But on Feb. 13, a day after the date for new talks was announced, a bomb ripped through a cafe in Pune, in the southern state of Maharashtra, killing 16 people. Indian authorities are investigating whether the attack was organized by Lashkar-e-Taiba (LeT), the Pakistani militant group held responsible for the Mumbai carnage, but no firm link has yet been verified.
The blast in Pune made India ever keener to put terrorism top of the agenda Thursday and in any subsequent talks. In particular, India wants to focus on its demands for Pakistan to crack down on militant groups including LeT.
“I think Pakistan has to show it is coming out of denial mode about terrorism,” says Ajit Doval, the former director of the Intelligence Bureau of India. “It sends a very negative signal if it does not put a proper ban on LeT. We cannot move ahead until it takes serious action on terrorist groups that are targeting India. If it does that, let’s go ahead.”

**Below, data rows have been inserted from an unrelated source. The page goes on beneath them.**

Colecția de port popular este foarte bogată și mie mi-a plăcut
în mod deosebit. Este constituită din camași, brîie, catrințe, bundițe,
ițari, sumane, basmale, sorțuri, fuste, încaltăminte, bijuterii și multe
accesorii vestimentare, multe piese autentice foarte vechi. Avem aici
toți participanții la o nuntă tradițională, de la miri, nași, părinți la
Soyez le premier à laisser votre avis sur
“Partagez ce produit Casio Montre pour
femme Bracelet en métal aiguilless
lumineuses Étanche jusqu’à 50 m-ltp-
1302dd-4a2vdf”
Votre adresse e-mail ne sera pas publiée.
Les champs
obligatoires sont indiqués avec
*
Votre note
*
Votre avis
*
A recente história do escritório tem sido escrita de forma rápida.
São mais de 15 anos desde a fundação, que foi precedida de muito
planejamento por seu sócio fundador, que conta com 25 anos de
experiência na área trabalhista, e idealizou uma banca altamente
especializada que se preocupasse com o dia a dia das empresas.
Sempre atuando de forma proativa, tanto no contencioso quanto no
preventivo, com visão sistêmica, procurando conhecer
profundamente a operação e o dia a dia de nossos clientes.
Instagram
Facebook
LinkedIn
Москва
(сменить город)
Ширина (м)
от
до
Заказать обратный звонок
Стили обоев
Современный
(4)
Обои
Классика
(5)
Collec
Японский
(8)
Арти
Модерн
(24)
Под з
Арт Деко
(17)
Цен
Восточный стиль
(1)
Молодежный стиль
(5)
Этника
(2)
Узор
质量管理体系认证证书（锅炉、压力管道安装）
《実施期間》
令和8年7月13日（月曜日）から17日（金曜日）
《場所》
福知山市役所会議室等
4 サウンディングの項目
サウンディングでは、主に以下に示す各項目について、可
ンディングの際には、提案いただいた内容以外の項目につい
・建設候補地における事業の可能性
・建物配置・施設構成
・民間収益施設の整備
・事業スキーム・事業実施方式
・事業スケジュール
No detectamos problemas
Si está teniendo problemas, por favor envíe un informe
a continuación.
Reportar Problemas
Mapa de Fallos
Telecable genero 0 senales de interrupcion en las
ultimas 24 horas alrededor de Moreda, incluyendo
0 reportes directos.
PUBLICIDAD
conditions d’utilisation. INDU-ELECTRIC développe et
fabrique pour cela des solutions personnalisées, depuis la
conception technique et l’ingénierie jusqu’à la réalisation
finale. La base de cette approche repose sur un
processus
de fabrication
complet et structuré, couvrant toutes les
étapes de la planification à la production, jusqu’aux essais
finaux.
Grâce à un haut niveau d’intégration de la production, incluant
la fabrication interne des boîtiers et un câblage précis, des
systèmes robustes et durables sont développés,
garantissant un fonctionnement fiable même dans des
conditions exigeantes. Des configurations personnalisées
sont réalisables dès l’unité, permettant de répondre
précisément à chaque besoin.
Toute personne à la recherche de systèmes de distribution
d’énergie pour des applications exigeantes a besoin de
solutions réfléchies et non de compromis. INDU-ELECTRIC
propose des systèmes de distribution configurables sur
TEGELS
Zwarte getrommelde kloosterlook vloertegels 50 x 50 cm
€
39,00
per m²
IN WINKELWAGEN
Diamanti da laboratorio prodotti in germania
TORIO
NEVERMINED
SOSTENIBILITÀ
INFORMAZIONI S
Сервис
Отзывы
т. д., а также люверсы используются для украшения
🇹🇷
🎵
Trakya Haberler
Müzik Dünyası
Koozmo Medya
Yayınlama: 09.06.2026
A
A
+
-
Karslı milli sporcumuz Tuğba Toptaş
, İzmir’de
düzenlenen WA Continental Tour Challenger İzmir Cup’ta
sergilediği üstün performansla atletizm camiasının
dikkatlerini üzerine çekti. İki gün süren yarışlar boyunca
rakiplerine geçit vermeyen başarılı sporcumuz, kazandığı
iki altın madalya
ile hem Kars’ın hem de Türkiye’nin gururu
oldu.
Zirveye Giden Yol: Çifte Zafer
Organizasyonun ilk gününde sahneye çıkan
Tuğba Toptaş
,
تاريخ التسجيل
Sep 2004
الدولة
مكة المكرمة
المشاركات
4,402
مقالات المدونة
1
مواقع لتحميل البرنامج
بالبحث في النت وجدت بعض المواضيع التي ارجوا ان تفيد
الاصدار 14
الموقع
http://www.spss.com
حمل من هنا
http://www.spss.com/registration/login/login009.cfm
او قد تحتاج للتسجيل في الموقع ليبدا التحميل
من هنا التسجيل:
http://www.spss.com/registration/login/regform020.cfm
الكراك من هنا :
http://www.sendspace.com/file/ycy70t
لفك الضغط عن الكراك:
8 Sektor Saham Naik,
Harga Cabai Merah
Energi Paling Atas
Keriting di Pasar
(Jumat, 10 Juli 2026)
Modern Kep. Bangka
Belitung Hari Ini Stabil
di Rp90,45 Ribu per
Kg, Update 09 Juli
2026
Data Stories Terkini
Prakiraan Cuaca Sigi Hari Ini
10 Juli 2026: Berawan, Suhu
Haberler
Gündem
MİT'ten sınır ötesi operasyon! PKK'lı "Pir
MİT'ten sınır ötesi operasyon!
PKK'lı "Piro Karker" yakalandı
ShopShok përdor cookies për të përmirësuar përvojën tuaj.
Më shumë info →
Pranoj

Thursday’s meeting was more about symbolism than substance – at best, say analysts, it may lead to a resumption of the formal “composite dialogue” peace process started in 2004. Though on Thursday neither side gave a date for their next meeting.
Over the past year, the two countries have been holding backchannel talks to this end, encouraged by the United States and other Western governments, which see the dialogue as an important cornerstone for a stable Afghanistan. While Pakistan’s disputes with India continue to boil, its army is considered likely to maintain links with militants there.